## DATA FOR PROCESSING
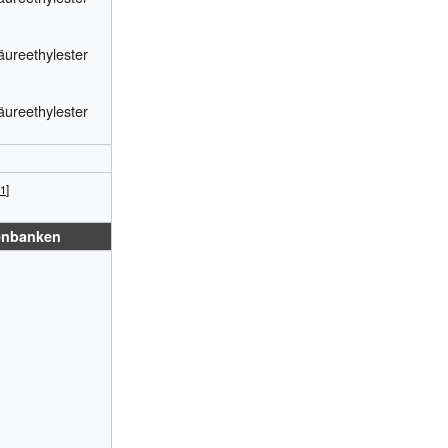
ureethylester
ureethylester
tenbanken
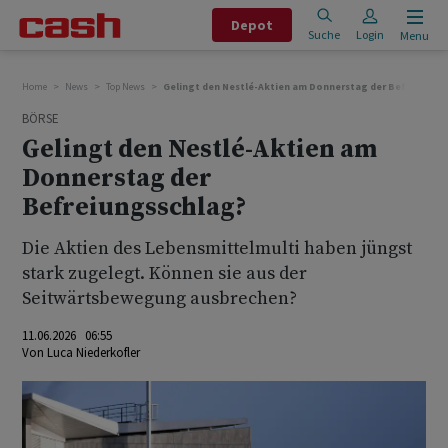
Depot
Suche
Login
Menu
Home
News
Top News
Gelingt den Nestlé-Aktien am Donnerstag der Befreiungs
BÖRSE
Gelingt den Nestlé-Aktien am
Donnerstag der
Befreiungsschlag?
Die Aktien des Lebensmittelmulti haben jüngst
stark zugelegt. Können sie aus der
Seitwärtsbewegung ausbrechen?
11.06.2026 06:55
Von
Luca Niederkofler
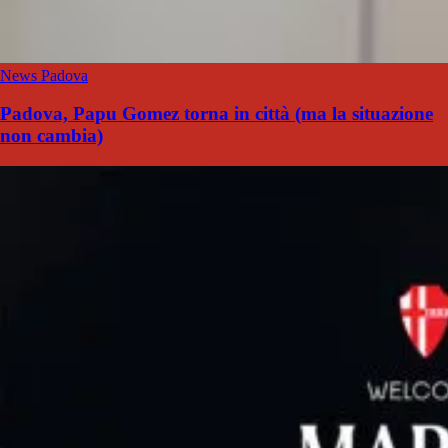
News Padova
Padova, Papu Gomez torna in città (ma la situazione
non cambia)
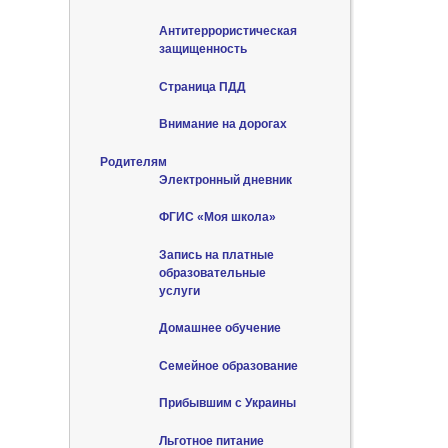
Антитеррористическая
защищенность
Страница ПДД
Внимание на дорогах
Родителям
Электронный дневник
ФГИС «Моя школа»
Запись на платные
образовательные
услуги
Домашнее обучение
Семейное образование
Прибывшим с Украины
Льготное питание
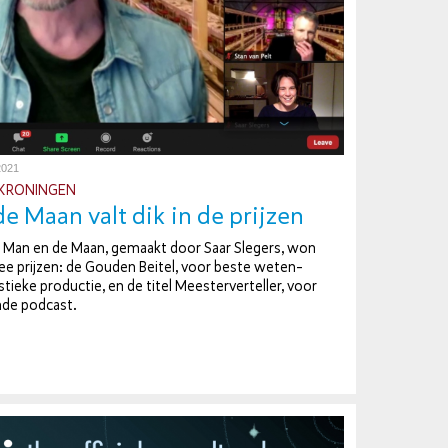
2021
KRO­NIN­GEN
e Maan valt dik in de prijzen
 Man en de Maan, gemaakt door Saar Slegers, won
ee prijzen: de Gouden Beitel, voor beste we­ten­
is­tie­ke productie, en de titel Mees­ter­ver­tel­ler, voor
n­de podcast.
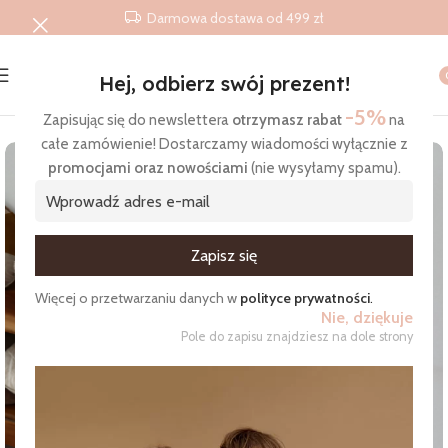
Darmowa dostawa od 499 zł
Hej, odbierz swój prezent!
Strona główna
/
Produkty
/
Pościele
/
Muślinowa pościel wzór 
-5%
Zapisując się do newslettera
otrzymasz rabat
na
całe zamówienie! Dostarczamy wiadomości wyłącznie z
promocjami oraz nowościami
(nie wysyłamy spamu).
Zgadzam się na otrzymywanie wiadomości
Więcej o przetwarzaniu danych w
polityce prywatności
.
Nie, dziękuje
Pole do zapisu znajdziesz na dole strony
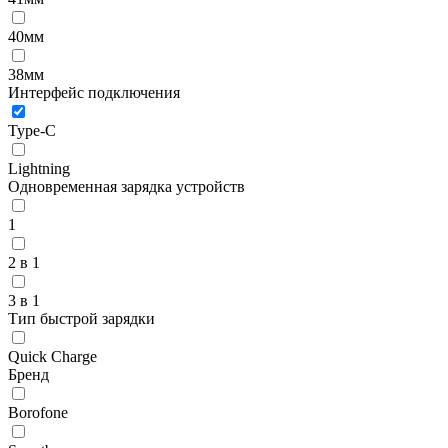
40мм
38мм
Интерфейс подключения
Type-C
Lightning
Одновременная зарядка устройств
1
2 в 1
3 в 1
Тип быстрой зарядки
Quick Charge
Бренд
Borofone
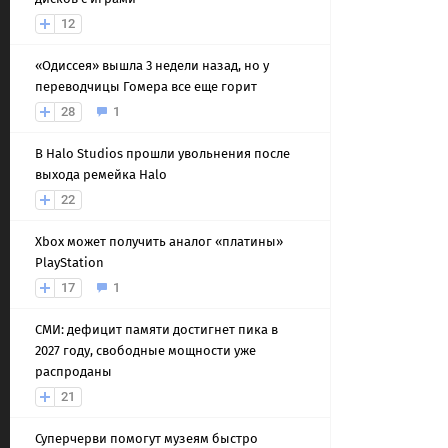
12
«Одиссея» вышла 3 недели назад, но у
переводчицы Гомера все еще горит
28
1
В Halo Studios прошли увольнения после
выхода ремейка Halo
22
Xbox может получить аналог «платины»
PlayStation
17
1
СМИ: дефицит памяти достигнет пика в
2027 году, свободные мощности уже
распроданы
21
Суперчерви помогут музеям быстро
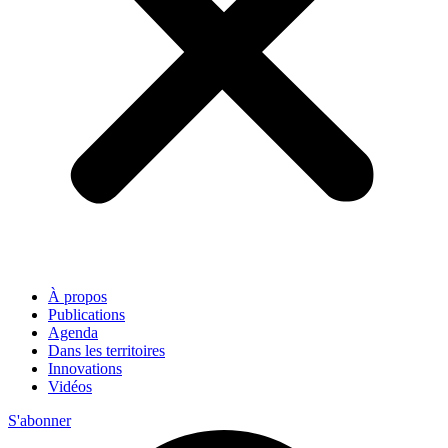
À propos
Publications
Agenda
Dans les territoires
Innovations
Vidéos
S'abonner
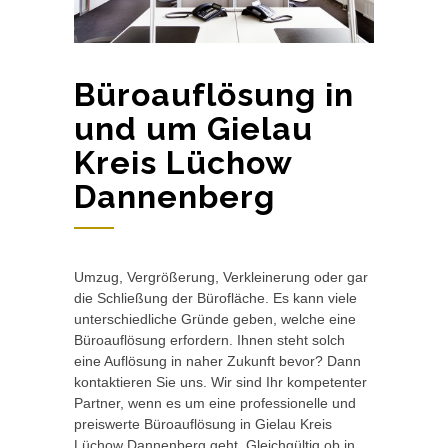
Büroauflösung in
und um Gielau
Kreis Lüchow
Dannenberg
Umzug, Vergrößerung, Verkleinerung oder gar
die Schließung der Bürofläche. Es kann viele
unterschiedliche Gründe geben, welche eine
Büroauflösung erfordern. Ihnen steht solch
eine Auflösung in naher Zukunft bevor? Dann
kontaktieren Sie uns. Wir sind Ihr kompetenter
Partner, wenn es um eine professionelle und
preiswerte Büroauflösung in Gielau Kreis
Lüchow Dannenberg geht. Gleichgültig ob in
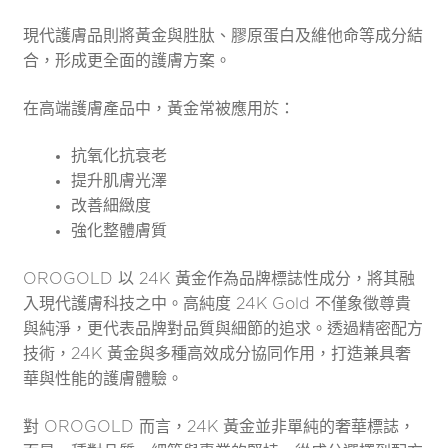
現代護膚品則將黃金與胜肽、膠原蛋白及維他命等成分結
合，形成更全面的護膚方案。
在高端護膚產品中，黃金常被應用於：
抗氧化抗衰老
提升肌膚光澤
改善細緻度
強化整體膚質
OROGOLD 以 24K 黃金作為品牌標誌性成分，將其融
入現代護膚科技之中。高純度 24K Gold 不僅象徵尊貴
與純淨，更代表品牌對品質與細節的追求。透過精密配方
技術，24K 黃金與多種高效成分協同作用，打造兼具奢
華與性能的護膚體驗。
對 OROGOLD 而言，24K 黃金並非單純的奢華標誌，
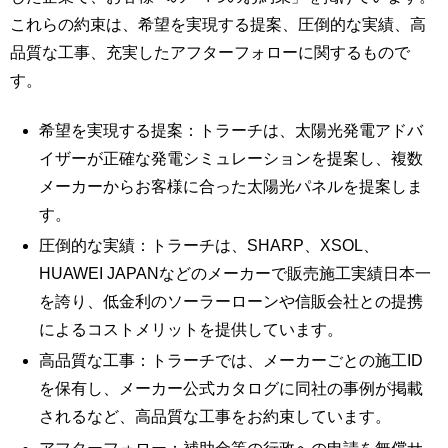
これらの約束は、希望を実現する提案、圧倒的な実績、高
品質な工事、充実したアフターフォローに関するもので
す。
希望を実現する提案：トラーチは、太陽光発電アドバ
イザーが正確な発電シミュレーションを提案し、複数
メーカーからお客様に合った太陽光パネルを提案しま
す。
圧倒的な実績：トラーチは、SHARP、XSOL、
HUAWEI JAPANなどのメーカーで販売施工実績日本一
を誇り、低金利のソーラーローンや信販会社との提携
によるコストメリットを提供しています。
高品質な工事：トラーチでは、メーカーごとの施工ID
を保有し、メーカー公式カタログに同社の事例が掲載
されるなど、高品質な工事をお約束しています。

## YOUR TASK
Print each record exactly as it stands, leaving the images out.

## ANSWER BOX
ureethylester
ureethylester
tenbanken
Depot
Suche
Login
Menu
Home
News
Top News
Gelingt den Nestlé-Aktien am Donnerstag der Befreiungs
BÖRSE
Gelingt den Nestlé-Aktien am
Donnerstag der
Befreiungsschlag?
Die Aktien des Lebensmittelmulti haben jüngst
stark zugelegt. Können sie aus der
Seitwärtsbewegung ausbrechen?
11.06.2026 06:55
Von
Luca Niederkofler
News Padova
Padova, Papu Gomez torna in città (ma la situazione
non cambia)
Антитеррористическая
защищенность
Страница ПДД
Внимание на дорогах
Родителям
Электронный дневник
ФГИС «Моя школа»
Запись на платные
образовательные
услуги
Домашнее обучение
Семейное образование
Прибывшим с Украины
Льготное питание
2021
KRO­NIN­GEN
e Maan valt dik in de prijzen
 Man en de Maan, gemaakt door Saar Slegers, won
ee prijzen: de Gouden Beitel, voor beste we­ten­
is­tie­ke productie, en de titel Mees­ter­ver­tel­ler, voor
n­de podcast.
Darmowa dostawa od 499 zł
Hej, odbierz swój prezent!
Strona główna
/
Produkty
/
Pościele
/
Muślinowa pościel wzór 
-5%
Zapisując się do newslettera
otrzymasz rabat
na
całe zamówienie! Dostarczamy wiadomości wyłącznie z
promocjami oraz nowościami
(nie wysyłamy spamu).
Zgadzam się na otrzymywanie wiadomości
Więcej o przetwarzaniu danych w
polityce prywatności
.
Nie, dziękuje
Pole do zapisu znajdziesz na dole strony
40мм
38мм
Интерфейс подключения
Type-C
Lightning
Одновременная зарядка устройств
1
2 в 1
3 в 1
Тип быстрой зарядки
Quick Charge
Бренд
Borofone
12
«Одиссея» вышла 3 недели назад, но у
переводчицы Гомера все еще горит
28
1
В Halo Studios прошли увольнения после
выхода ремейка Halo
22
Xbox может получить аналог «платины»
PlayStation
17
1
СМИ: дефицит памяти достигнет пика в
2027 году, свободные мощности уже
распроданы
21
Суперчерви помогут музеям быстро
À propos
Publications
Agenda
Dans les territoires
Innovations
Vidéos
S'abonner
Büroauflösung in
und um Gielau
Kreis Lüchow
Dannenberg
Umzug, Vergrößerung, Verkleinerung oder gar
die Schließung der Bürofläche. Es kann viele
unterschiedliche Gründe geben, welche eine
Büroauflösung erfordern. Ihnen steht solch
eine Auflösung in naher Zukunft bevor? Dann
kontaktieren Sie uns. Wir sind Ihr kompetenter
Partner, wenn es um eine professionelle und
preiswerte Büroauflösung in Gielau Kreis
Lüchow Dannenberg geht. Gleichgültig ob in
現代護膚品則將黃金與胜肽、膠原蛋白及維他命等成分結
合，形成更全面的護膚方案。
在高端護膚產品中，黃金常被應用於：
抗氧化抗衰老
提升肌膚光澤
改善細緻度
強化整體膚質
OROGOLD 以 24K 黃金作為品牌標誌性成分，將其融
入現代護膚科技之中。高純度 24K Gold 不僅象徵尊貴
與純淨，更代表品牌對品質與細節的追求。透過精密配方
技術，24K 黃金與多種高效成分協同作用，打造兼具奢
華與性能的護膚體驗。
對 OROGOLD 而言，24K 黃金並非單純的奢華標誌，
これらの約束は、希望を実現する提案、圧倒的な実績、高
品質な工事、充実したアフターフォローに関するもので
す。
希望を実現する提案：トラーチは、太陽光発電アドバ
イザーが正確な発電シミュレーションを提案し、複数
メーカーからお客様に合った太陽光パネルを提案しま
す。
圧倒的な実績：トラーチは、SHARP、XSOL、
HUAWEI JAPANなどのメーカーで販売施工実績日本一
を誇り、低金利のソーラーローンや信販会社との提携
によるコストメリットを提供しています。
高品質な工事：トラーチでは、メーカーごとの施工ID
を保有し、メーカー公式カタログに同社の事例が掲載
されるなど、高品質な工事をお約束しています。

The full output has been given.